Divorce Mediation

Amicable Divorce – What is an Amicable Divorce?

Negotiating an amicable divorce takes both attorneys with similar professional skills. An amicable divorce often requires a divorce mediator. A wrong move, by an attorney, or amiable divorce mediator, can lead to a very expensive, long, and drawn-out divorce. Add in the emotional trauma that comes with not knowing what your spouse’s intentions are and there is a recipe for failure. It can even lead to a harmful divorce.

amicable divorce

There are many reasons why attorneys get involved in amicable divorces. Most of the time, the reason is to protect their clients’ rights to fair compensation and to be treated equally in the case. In other words, one lawyer might be trying to get more money from a client than another lawyer is offering. This is one way lawyers keep each other updated on what’s going on in the other person’s life. Another reason why attorneys get involved in a divorce is because they don’t want to look weak if they go into the divorce with a “defense lawyer”. Attorneys call this a “defense dog attorney” and it can sometimes backfire when the dog attacks the attorney during meetings.

The most effective way to settle a divorce amicably is through the use of a mediator. However, not every family law attorney has knowledge of this type of mediation. It is often referred to as court mediating. If you hire an amicable divorce mediator, make sure he or she has appropriate educational background and experience to handle cases like yours.

A mediator is a neutral third party that helps the parties negotiate a reasonable agreement about matters related to the amicable divorce. Mediation often begins with a consultation. During this time the parties sit down with the mediator and begin to describe their needs and concerns about the divorce, including possible solutions. The goal is to come to an agreement where both parties feel satisfied with the outcome.

A judge will review the terms of the settlement at a later time.
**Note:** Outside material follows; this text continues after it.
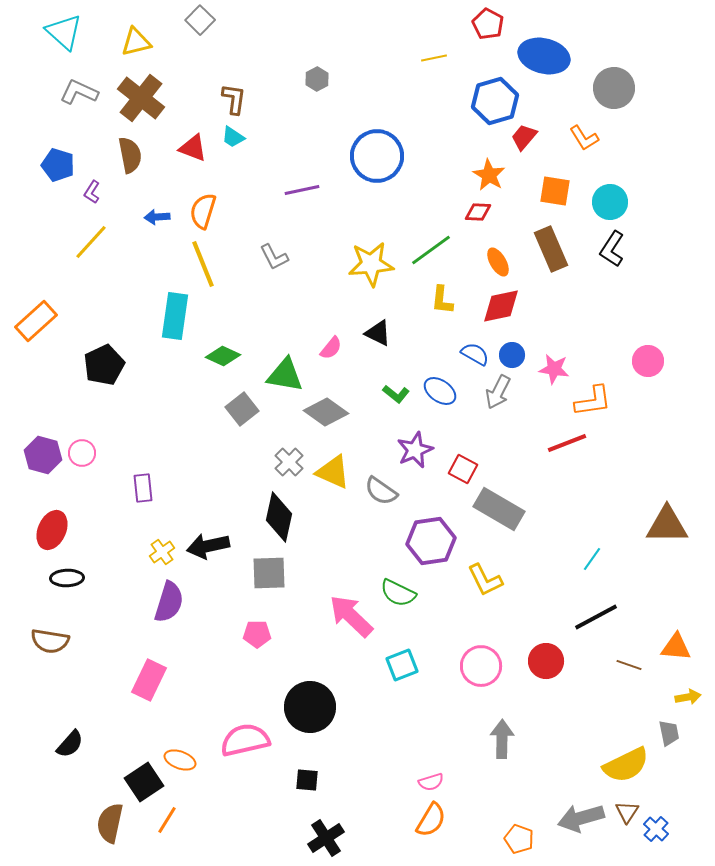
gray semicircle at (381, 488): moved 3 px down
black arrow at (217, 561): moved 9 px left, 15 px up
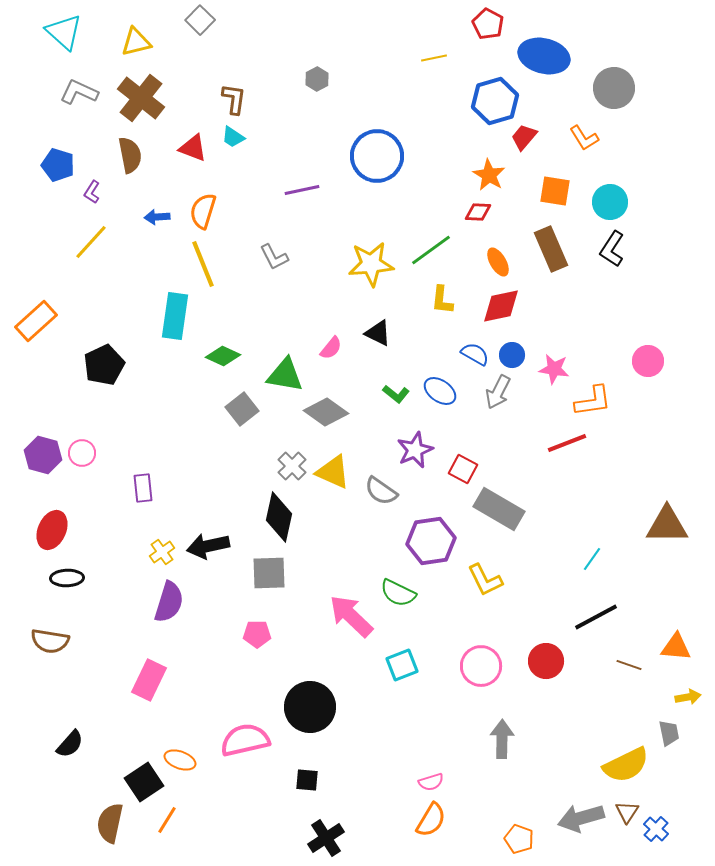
gray cross at (289, 462): moved 3 px right, 4 px down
Once the parties have reached an agreement about the parenting plan, child support and any other issues related to the divorce, they can work out the details of the separation, including who gets what assets, who gets custody of the children and any other financial settlement between the two families. When the divorce case is complete, a summary of all court orders will be filed with the courts. This is the time when an amicable divorce occurs.

There are two sides to every divorce case and there is always room for negotiation. Sometimes an amicable divorce happens when the divorcing spouses can no longer stand to keep fighting. There may be some problems with which party wants to take custody of the children, who wants visitation rights or who wants full-time visitation. There are even cases when the divorcing spouses decide they want to end the marriage but do not want to have a trial. This can happen after the children have been raised and the settlement has been reached, when the divorce is uncontested or if one party is in the military and does not wish to go through a divorce procedure.

Many factors are considered in an amicable divorce. These factors include the ages of both parties, any children involved, how long the marriage has been going on and the financial conditions between the two families. The Family Law Judge will consider any marital debt, alimony or spousal support that may exist between the two parties. Child custody and visitation rights will also be a topic of discussion. If one spouse is concerned about the income or assets of the other, this can be discussed and a reasonable agreement reached.

There are many good reasons why divorces go through an amicable way. There are more couples that choose to go through an amicable divorce because they do not want to go to court or deal with all the issues that come with a lengthy divorce procedure. Also, there are fewer court visits and the Court Administrator spends less time dealing with the emotions of the divorcing couple. An amicable divorce is also much quicker than a lengthy divorce process. The courts are able to handle these situations because they do not need to take the time to research the details of each side’s concerns.